CUANDO EL ESTADO LE FALLA A LA NIÑEZ

En la Argentina, más de la mitad de las niñas y los niños son empobrecidos. Según el INDEC la indigencia infantil, por su parte, alcanza el 12,6%. Cinco millones y medio de menores de 14 años necesitan políticas públicas para terminar con esto. ¿Es una cuestión de suerte? ¿O es ausencia del Estado en el lugar que naciste?

Este dedito iba a comprar un huevito, pero no le alcanzó, y el juego se terminó.

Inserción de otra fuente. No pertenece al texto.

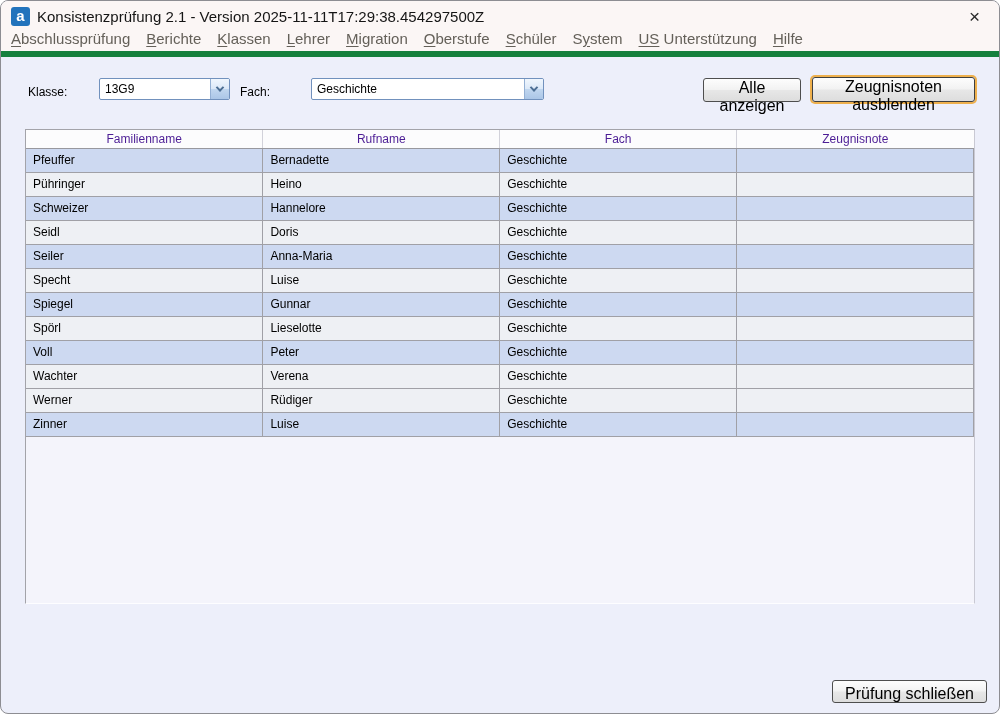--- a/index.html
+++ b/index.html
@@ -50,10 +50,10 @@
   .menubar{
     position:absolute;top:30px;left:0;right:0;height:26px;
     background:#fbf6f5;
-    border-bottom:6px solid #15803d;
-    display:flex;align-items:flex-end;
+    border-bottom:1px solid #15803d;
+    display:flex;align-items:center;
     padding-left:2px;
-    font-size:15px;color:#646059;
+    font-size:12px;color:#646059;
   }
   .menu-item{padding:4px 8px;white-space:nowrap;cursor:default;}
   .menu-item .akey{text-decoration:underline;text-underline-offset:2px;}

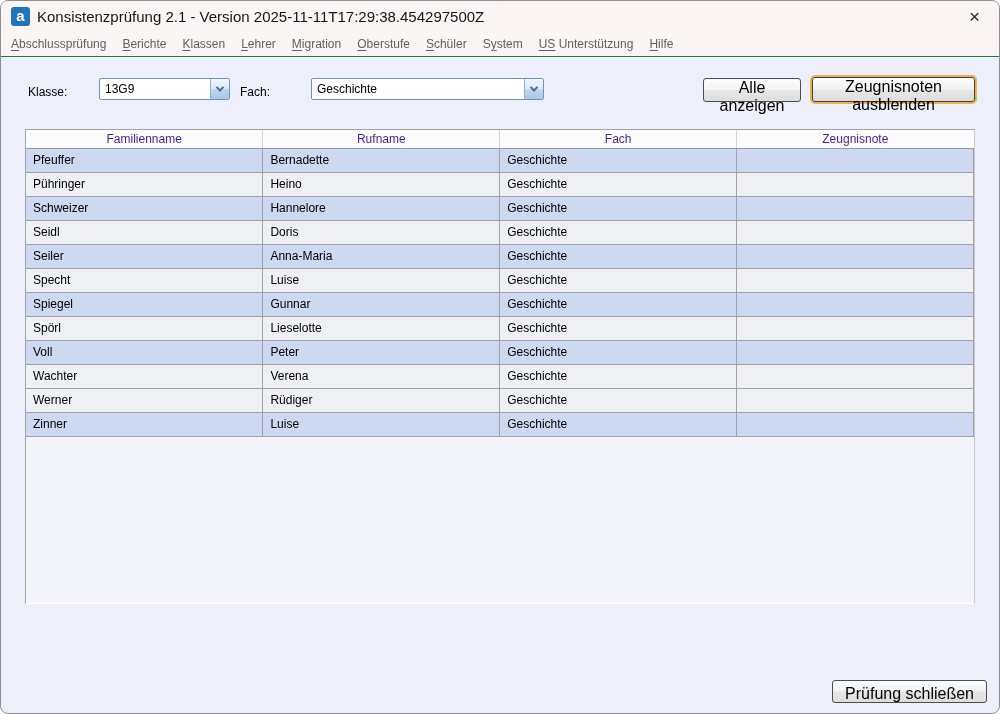--- a/index.html
+++ b/index.html
@@ -167,7 +167,7 @@
 
   <span class="lbl" style="left:27px;top:84px">Klasse:</span>
 
-  <div class="combo" style="left:98px;top:77px;width:131px">
+  <div class="combo" style="left:106px;top:77px;width:148px">
     <span class="value">13G9</span>
     <span class="arrow-btn">
       <span class="chev"></span>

El estudio hecho por UNICEF dio que más de un millón de niñas, niños y adolescentes se saltean comidas. La pobreza provocó una reducción del 67% en el consumo de carne y del 40% en la ingesta de frutas, verduras y lácteos. Esta realidad se ve en nuestros comedores desbordados, ¡y encima el Estado nos debe 72 toneladas de alimentos!

¿El resultado?

Cada vez más pibes con malnutrición y desnutrición, lo que genera, entre otras cosas, obesidad, problemas de crecimiento y menos capacidad de concentración. La falta de detección temprana y los enormes obstáculos en el acceso a la salud en las villas agravan la situación: en muchos barrios no tenemos ni siquiera centros de salud, y en donde los hay, muchas veces no cuentan con pediatras ni entregan leche de fórmula.

Veo, veo, ¿qué ves?

Que al 50% de los hogares no le alcanza la plata para comprar libros ni útiles escolares. Que con la pobreza aumenta la deserción escolar porque se ven en la necesidad de salir a trabajar. Que en muchas villas no hay plazas ni espacios de recreación, y si los hay, los juegos suelen estar rotos o en mal estado. Que las niñas y niños juegan entre la basura y los tiroteos, y que el narcotráfico busca soldaditos cada vez más chicos, y que la policía es cómplice del mismo fuego.

1, 2, 3, 4, 5, 6, 7, 8, 9, 10. El Estado sigue jugando a las escondidas.

¿Cuánto valen las vidas de las infancias empobrecidas?